Start of Records provided
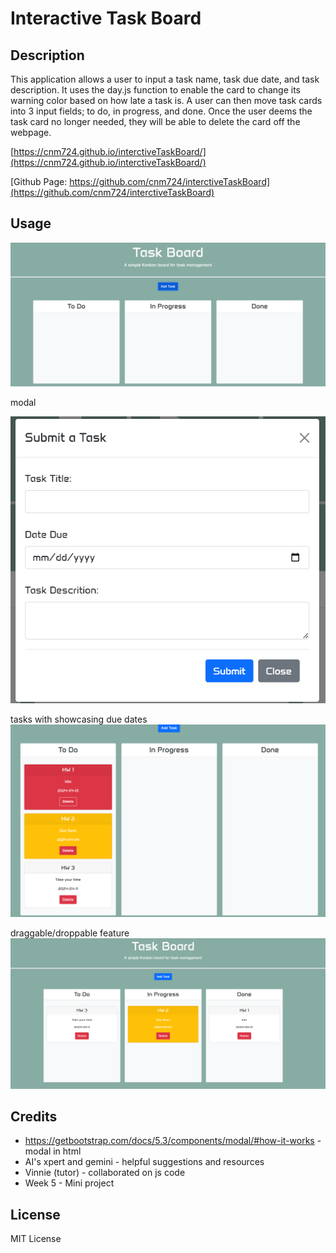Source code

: # Interactive Task Board

## Description

This application allows a user to input a task name, task due date, and task description. It uses the day.js function to enable the card to change its warning color based on how late a task is. A user can then move task cards into 3 input fields; to do, in progress, and done. Once the user deems the task card no longer needed, they will be able to delete the card off the webpage. 

[https://cnm724.github.io/interctiveTaskBoard/](https://cnm724.github.io/interctiveTaskBoard/)

[Github Page: https://github.com/cnm724/interctiveTaskBoard](https://github.com/cnm724/interctiveTaskBoard)


## Usage

![fresh start page](./assets/screenshots/ss1.png)

modal

![modal](./assets/screenshots/ss2.png)

tasks with showcasing due dates ![tasks with showcasing due dates](./assets/screenshots/ss3.png)

draggable/droppable feature ![draggable/droppable feature](./assets/screenshots/ss4.png)
    

## Credits

* https://getbootstrap.com/docs/5.3/components/modal/#how-it-works -modal in html
* AI's xpert and gemini - helpful suggestions and resources
* Vinnie (tutor) - collaborated on js code
* Week 5 - Mini project

## License

MIT License
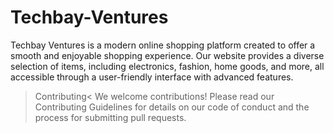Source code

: # Techbay-Ventures
Techbay Ventures is a modern online shopping platform created to offer a smooth and enjoyable shopping experience. Our website provides a diverse selection of items, including electronics, fashion, home goods, and more, all accessible through a user-friendly interface with advanced features.
>Contributing<
We welcome contributions! Please read our Contributing Guidelines for details on our code of conduct and the process for submitting pull requests.
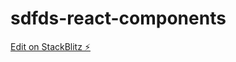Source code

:# sdfds-react-components

[Edit on StackBlitz ⚡️](https://stackblitz.com/edit/sdfds-react-components)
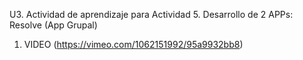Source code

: U3. Actividad de aprendizaje para Actividad 5. Desarrollo de 2 APPs: Resolve (App Grupal) 

1. VIDEO (https://vimeo.com/1062151992/95a9932bb8)
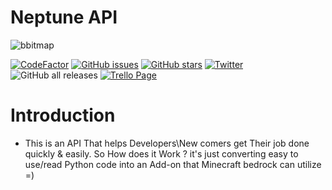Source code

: # Neptune API
![bbitmap](https://user-images.githubusercontent.com/61835816/116114564-ff20fa80-a6a8-11eb-8b30-a48b5eb68522.png)


[![CodeFactor](https://www.codefactor.io/repository/github/retr0cube/neptune_api/badge?s=3f25710169050d483efe0bdb36882f808fb2f5de)](https://www.codefactor.io/repository/github/retr0cube/neptune_api) [![GitHub issues](https://img.shields.io/github/issues/retr0cube/neptune_api)](https://github.com/retr0cube/neptune_api/issues) [![GitHub stars](https://img.shields.io/github/stars/retr0cube/neptune_api)](https://github.com/retr0cube/neptune_api.git/stargazers) [![Twitter](https://img.shields.io/twitter/url?style=social&url=https%3A%2F%2Ftwitter.com%2FPillagerThe%2F)](https://twitter.com/intent/tweet?text=Wow:&url=https%3A%2F%2Fgithub.com%2Fretr0cube%2Fneptune_api.git) ![GitHub all releases](https://img.shields.io/github/downloads/retr0cube/neptune_api/total?style=for-the-badge)  [![Trello Page](https://img.shields.io/trello/b/XlC2RPAw/neptune-plans-board?style=for-the-badge)](https://trello.com/b/XlC2RPAw/neptune-plans-board)

# Introduction
 - This is an API That helps Developers\New comers get Their job done quickly & easily. So How does it Work ? it's just converting easy to use/read Python code into an Add-on that Minecraft bedrock can utilize =)


 


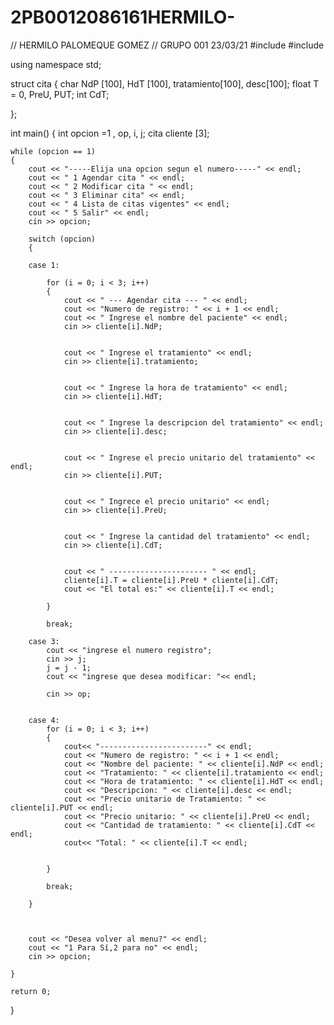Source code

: # 2PB0012086161HERMILO-

// HERMILO PALOMEQUE GOMEZ // GRUPO 001 23/03/21 
#include <iostream>
#include <string>

using namespace std;

struct cita
{
    char NdP [100], HdT [100], tratamiento[100], desc[100];
    float T = 0, PreU, PUT;
    int CdT;

};

int main() 
{
    int opcion =1 , op, i, j; 
    cita cliente [3]; 

    while (opcion == 1) 
    {
        cout << "-----Elija una opcion segun el numero-----" << endl;
        cout << " 1 Agendar cita " << endl;
        cout << " 2 Modificar cita " << endl;
        cout << " 3 Eliminar cita" << endl;
        cout << " 4 Lista de citas vigentes" << endl;
        cout << " 5 Salir" << endl;
        cin >> opcion;

        switch (opcion)
        {
            
        case 1:

            for (i = 0; i < 3; i++)
            {
                cout << " --- Agendar cita --- " << endl;
                cout << "Numero de registro: " << i + 1 << endl;
                cout << " Ingrese el nombre del paciente" << endl;
                cin >> cliente[i].NdP;
                

                cout << " Ingrese el tratamiento" << endl;
                cin >> cliente[i].tratamiento;
                

                cout << " Ingrese la hora de tratamiento" << endl;
                cin >> cliente[i].HdT;
                

                cout << " Ingrese la descripcion del tratamiento" << endl;
                cin >> cliente[i].desc;
                

                cout << " Ingrese el precio unitario del tratamiento" << endl;
                cin >> cliente[i].PUT;
                

                cout << " Ingrece el precio unitario" << endl;
                cin >> cliente[i].PreU;
               

                cout << " Ingrese la cantidad del tratamiento" << endl;
                cin >> cliente[i].CdT;
               
               
                cout << " ---------------------- " << endl;
                cliente[i].T = cliente[i].PreU * cliente[i].CdT;
                cout << "El total es:" << cliente[i].T << endl;

            }

            break;

        case 3:
            cout << "ingrese el numero registro";
            cin >> j;
            j = j - 1;
            cout << "ingrese que desea modificar: "<< endl;

            cin >> op;


        case 4:
            for (i = 0; i < 3; i++)
            {
                cout<< "------------------------" << endl;
                cout << "Numero de registro: " << i + 1 << endl;
                cout << "Nombre del paciente: " << cliente[i].NdP << endl;
                cout << "Tratamiento: " << cliente[i].tratamiento << endl;
                cout << "Hora de tratamiento: " << cliente[i].HdT << endl;
                cout << "Descripcion: " << cliente[i].desc << endl;
                cout << "Precio unitario de Tratamiento: " << cliente[i].PUT << endl;
                cout << "Precio unitario: " << cliente[i].PreU << endl;
                cout << "Cantidad de tratamiento: " << cliente[i].CdT << endl;
                cout<< "Total: " << cliente[i].T << endl;
                
                
            }

            break;

        }
        


        cout << "Desea volver al menu?" << endl;
        cout << "1 Para Sí,2 para no" << endl;
        cin >> opcion;

    } 

    return 0;
}
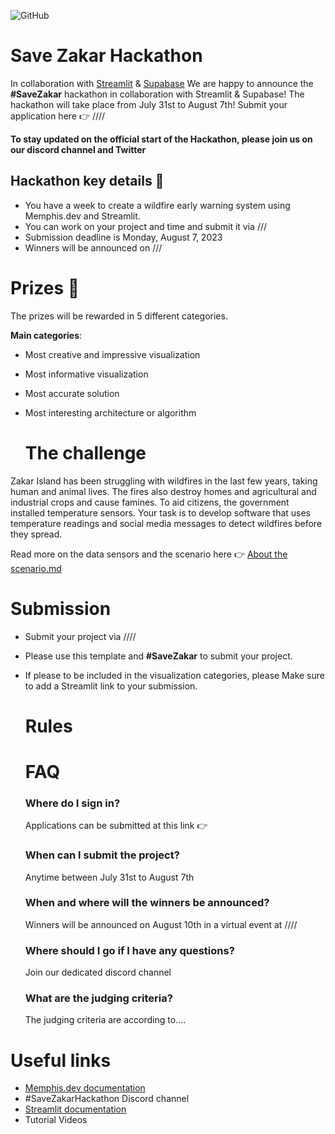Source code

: 
![GitHub](https://github.com/memphisdev/savezakar/assets/107035359/286d280c-a4d7-43b8-8279-5908842dfa09)
# Save Zakar Hackathon #
In collaboration with [Streamlit](https://github.com/streamlit/streamlit) & [Supabase](https://github.com/supabase)
We are happy to announce the **#SaveZakar** hackathon in collaboration with Streamlit & Supabase!
The hackathon will take place from July 31st to August 7th!
Submit your application here 👉 ////

**To stay updated on the official start of the Hackathon, please join us on our discord channel and Twitter** 

## Hackathon key details 🔑 ##
* You have a week to create a wildfire early warning system using Memphis.dev and Streamlit.
* You can work on your project and time and submit it via ///
* Submission deadline is Monday, August 7, 2023
* Winners will be announced on ///

# Prizes 🎁 #
The prizes will be rewarded in 5 different categories. 

**Main categories**:
* Most creative and impressive visualization
* Most informative visualization
* Most accurate solution
* Most interesting architecture or algorithm

  # The challenge
Zakar Island has been struggling with wildfires in the last few years, taking human and animal lives. The fires also destroy homes and agricultural and industrial crops and cause famines. To aid citizens, the government installed temperature sensors. Your task is to develop software that uses temperature readings and social media messages to detect wildfires before they spread. 

Read more on the data sensors and the scenario here 👉 [About the scenario.md](https://github.com/memphisdev/savezakar/blob/main/About%20the%20scenario.md) 

# Submission # 
* Submit your project via ////
* Please use this template and **#SaveZakar** to submit your project.
* If please to be included in the visualization categories, please Make sure to add a Streamlit link to your submission. 

  # Rules #


  # FAQ #
  
  ### Where do I sign in? ###
  Applications can be submitted at this link 👉
  
  ### When can I submit the project? ###
  Anytime between July 31st to August 7th
  
  ### When and where will the winners be announced? ###
  Winners will be announced on August 10th in a virtual event at ////

  ### Where should I go if I have any questions? ###
  Join our dedicated discord channel 

  ### What are the judging criteria? ###
  The judging criteria are according to....

 # Useful links #
 - [Memphis.dev documentation](https://docs.memphis.dev/memphis/getting-started/readme)
 - #SaveZakarHackathon Discord channel
 - [Streamlit documentation](https://docs.streamlit.io/)
 - Tutorial Videos




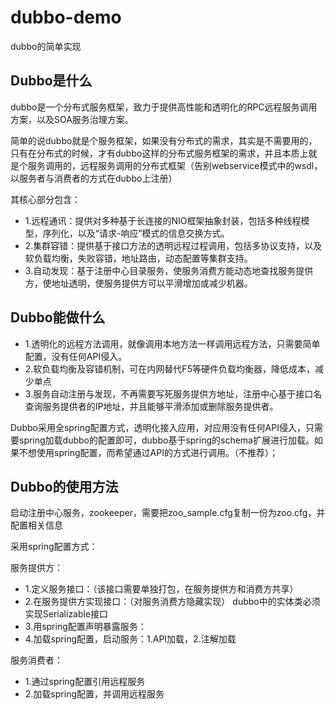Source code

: # dubbo-demo
dubbo的简单实现
## Dubbo是什么
dubbo是一个分布式服务框架，致力于提供高性能和透明化的RPC远程服务调用方案，以及SOA服务治理方案。

简单的说dubbo就是个服务框架，如果没有分布式的需求，其实是不需要用的，只有在分布式的时候，才有dubbo这样的分布式服务框架的需求，并且本质上就是个服务调用的，远程服务调用的分布式框架（告别webservice模式中的wsdl，以服务者与消费者的方式在dubbo上注册）

其核心部分包含：

- 1.远程通讯：提供对多种基于长连接的NIO框架抽象封装，包括多种线程模型，序列化，以及“请求-响应”模式的信息交换方式。
- 2.集群容错：提供基于接口方法的透明远程过程调用，包括多协议支持，以及软负载均衡，失败容错，地址路由，动态配置等集群支持。
- 3.自动发现：基于注册中心目录服务，使服务消费方能动态地查找服务提供方，使地址透明，使服务提供方可以平滑增加或减少机器。

## Dubbo能做什么
- 1.透明化的远程方法调用，就像调用本地方法一样调用远程方法，只需要简单配置，没有任何API侵入。
- 2.软负载均衡及容错机制，可在内网替代F5等硬件负载均衡器，降低成本，减少单点
- 3.服务自动注册与发现，不再需要写死服务提供方地址，注册中心基于接口名查询服务提供者的IP地址，并且能够平滑添加或删除服务提供者。

Dubbo采用全spring配置方式，透明化接入应用，对应用没有任何API侵入，只需要spring加载dubbo的配置即可，dubbo基于spring的schema扩展进行加载。如果不想使用spring配置，而希望通过API的方式进行调用。（不推荐）；

## Dubbo的使用方法

启动注册中心服务，zookeeper，需要把zoo_sample.cfg复制一份为zoo.cfg，并配置相关信息

采用spring配置方式：

服务提供方：
- 1.定义服务接口：（该接口需要单独打包，在服务提供方和消费方共享）
- 2.在服务提供方实现接口：（对服务消费方隐藏实现）
dubbo中的实体类必须实现Serializable接口
- 3.用spring配置声明暴露服务：
- 4.加载spring配置，启动服务：1.API加载，2.注解加载

服务消费者：
- 1.通过spring配置引用远程服务
- 2.加载spring配置，并调用远程服务

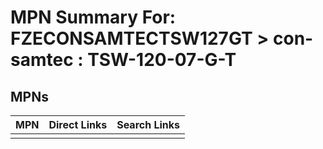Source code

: 



# MPN Summary For: FZECONSAMTECTSW127GT > con-samtec : TSW-120-07-G-T

## MPNs
  

|MPN|Direct Links|Search Links|
| :--- | :--- | :--- |
||||
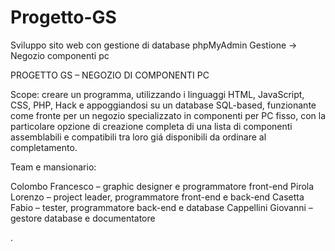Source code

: # Progetto-GS

Sviluppo sito web con gestione di database phpMyAdmin
Gestione -> Negozio componenti pc

PROGETTO GS – NEGOZIO DI COMPONENTI PC

Scope: creare un programma, utilizzando i linguaggi HTML, JavaScript, CSS, PHP, Hack e appoggiandosi su un database SQL-based, funzionante come fronte per un negozio specializzato in componenti per PC fisso, con la particolare opzione di creazione completa di una lista di componenti assemblabili e compatibili tra loro giá disponibili da ordinare al completamento.

Team e mansionario:

Colombo Francesco – graphic designer e programmatore front-end
Pirola Lorenzo – project leader, programmatore front-end e back-end
Casetta Fabio – tester, programmatore back-end e database
Cappellini Giovanni – gestore database e documentatore

.
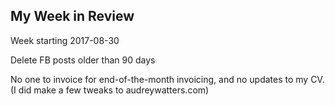 ## My Week in Review

Week starting 2017-08-30

Delete FB posts older than 90 days

No one to invoice for end-of-the-month invoicing, and no updates to my CV. (I did make a few tweaks to audreywatters.com)
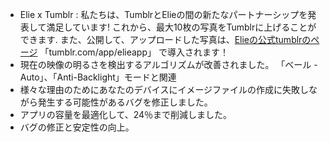 - Elie x Tumblr : 私たちは、TumblrとElieの間の新たなパートナーシップを発表して満足しています! これから、最大10枚の写真をTumblrに上げることができます. また、公開して、アップロードした写真は、[Elieの公式tumblrのページ](//tumblr.com/app/elieapp) 「tumblr.com/app/elieapp」 で導入されます！
- 現在の映像の明るさを検出するアルゴリズムが改善されました。 「ベール - Auto」、「Anti-Backlight」モードと関連
- 様々な理由のためにあなたのデバイスにイメージファイルの作成に失敗しながら発生する可能性があるバグを修正しました。
- アプリの容量を最適化して、24％まで削減しました。
- バグの修正と安定性の向上。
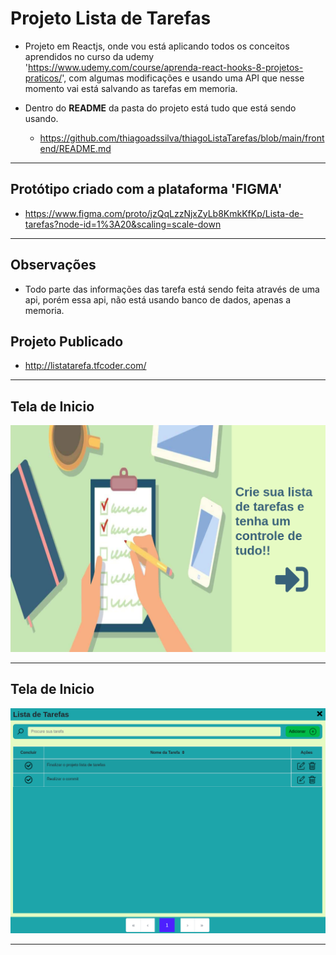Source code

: # Projeto Lista de Tarefas
* Projeto em Reactjs, onde vou está aplicando todos os conceitos aprendidos no curso da udemy 'https://www.udemy.com/course/aprenda-react-hooks-8-projetos-praticos/', com algumas modificações e usando uma API que nesse momento vai está salvando as tarefas em memoria.

* Dentro do <b>README</b> da pasta do projeto está tudo que está sendo usando.
   * https://github.com/thiagoadssilva/thiagoListaTarefas/blob/main/frontend/README.md

<hr>

## Protótipo criado com a plataforma 'FIGMA'
  * https://www.figma.com/proto/jzQqLzzNjxZyLb8KmkKfKp/Lista-de-tarefas?node-id=1%3A20&scaling=scale-down

<hr/>

## Observações 
- Todo parte das informações das tarefa está sendo feita através de uma api, porém essa api, não está usando banco de dados, apenas a memoria.

## Projeto Publicado
- http://listatarefa.tfcoder.com/

<hr/>

## <b>Tela de Inicio</b> 

![Tela Principal](images/homeScreen.png)

<hr>


## <b>Tela de Inicio</b> 

![Tela Principal](images/lista.png)

<hr>
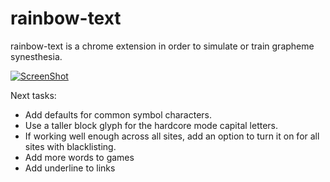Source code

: # rainbow-text
rainbow-text is a chrome extension in order to simulate or train grapheme synesthesia.

[![ScreenShot](https://raw.github.com/davebren/rainbow-text/main/screenshots/youtubeDemo.png)](https://www.youtube.com/watch?v=8cKzdQ8tn7c)

Next tasks:
- Add defaults for common symbol characters.
- Use a taller block glyph for the hardcore mode capital letters.
- If working well enough across all sites, add an option to turn it on for all sites with blacklisting.
- Add more words to games
- Add underline to links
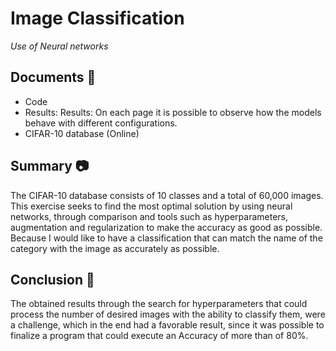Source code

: # Image Classification
*Use of Neural networks*
## Documents :floppy_disk:
- Code
- Results: Results: On each page it is possible to observe how the models behave with different configurations.
- CIFAR-10 database (Online)
## Summary :camera:
The CIFAR-10 database consists of 10 classes and a total of 60,000 images. This exercise seeks to find the most optimal solution by using neural networks, through comparison and tools such as hyperparameters, augmentation and regularization to make the accuracy as good as possible. Because I would like to have a classification that can match the name of the category with the image as accurately as possible.
## Conclusion :green_book:
The obtained results through the search for hyperparameters that could process the number of desired images with the ability to classify them, were a challenge, which in the end had a favorable result, since it was possible to finalize a program that could execute an Accuracy of more than of 80%.
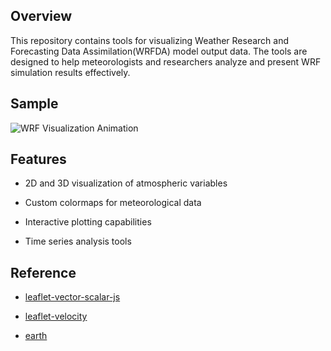 ## Overview

This repository contains tools for visualizing Weather Research and Forecasting Data Assimilation(WRFDA) model output data. The tools are designed to help meteorologists and researchers analyze and present WRF simulation results effectively.


## Sample
![WRF Visualization Animation](https://github.com/shizukuyu/visualization-wrf/raw/master/animation.gif)


## Features

- 2D and 3D visualization of atmospheric variables

- Custom colormaps for meteorological data

- Interactive plotting capabilities

- Time series analysis tools


## Reference

+ [leaflet-vector-scalar-js](https://github.com/AmarsDing/leaflet-vector-scalar-js)

+ [leaflet-velocity](https://github.com/danwild/leaflet-velocity)

+ [earth](https://github.com/cambecc/earth)





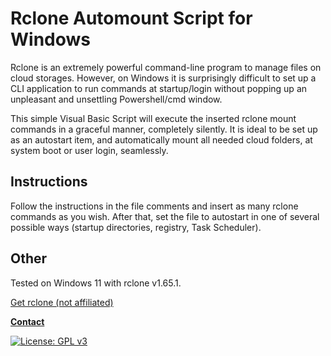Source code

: # Rclone Automount Script for Windows

Rclone is an extremely powerful command-line program to manage files
on cloud storages. However, on Windows it is surprisingly difficult
to set up a CLI application to run commands at startup/login without
popping up an unpleasant and unsettling Powershell/cmd window.

This simple Visual Basic Script will execute the inserted rclone mount
commands in a graceful manner, completely silently. It is ideal to be
set up as an autostart item, and automatically mount all needed cloud
folders, at system boot or user login, seamlessly.

## Instructions

Follow the instructions in the file comments and insert as many
rclone commands as you wish. After that, set the file to autostart
in one of several possible ways (startup directories, registry,
Task Scheduler).

## Other

Tested on Windows 11 with rclone v1.65.1.

[Get rclone (not affiliated)](https://rclone.org/downloads/)

**[Contact](mailto:lcs_it@gmail.com)**

[![License: GPL v3](https://img.shields.io/badge/License-GPLv3-blue.svg)](https://www.gnu.org/licenses/gpl-3.0)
End of Records provided
Job:
Repeat exactly the lines above, from the line that contains "- 様々な理由のためにあなた" down through the line that contains "## Protótipo criado com a plataforma 'FIGMA'". Include both of those lines and none of the pictures.

Task response:
- 様々な理由のためにあなたのデバイスにイメージファイルの作成に失敗しながら発生する可能性があるバグを修正しました。
- アプリの容量を最適化して、24％まで削減しました。
- バグの修正と安定性の向上。
Source code

: # Projeto Lista de Tarefas
* Projeto em Reactjs, onde vou está aplicando todos os conceitos aprendidos no curso da udemy 'https://www.udemy.com/course/aprenda-react-hooks-8-projetos-praticos/', com algumas modificações e usando uma API que nesse momento vai está salvando as tarefas em memoria.

* Dentro do <b>README</b> da pasta do projeto está tudo que está sendo usando.
   * https://github.com/thiagoadssilva/thiagoListaTarefas/blob/main/frontend/README.md

<hr>

## Protótipo criado com a plataforma 'FIGMA'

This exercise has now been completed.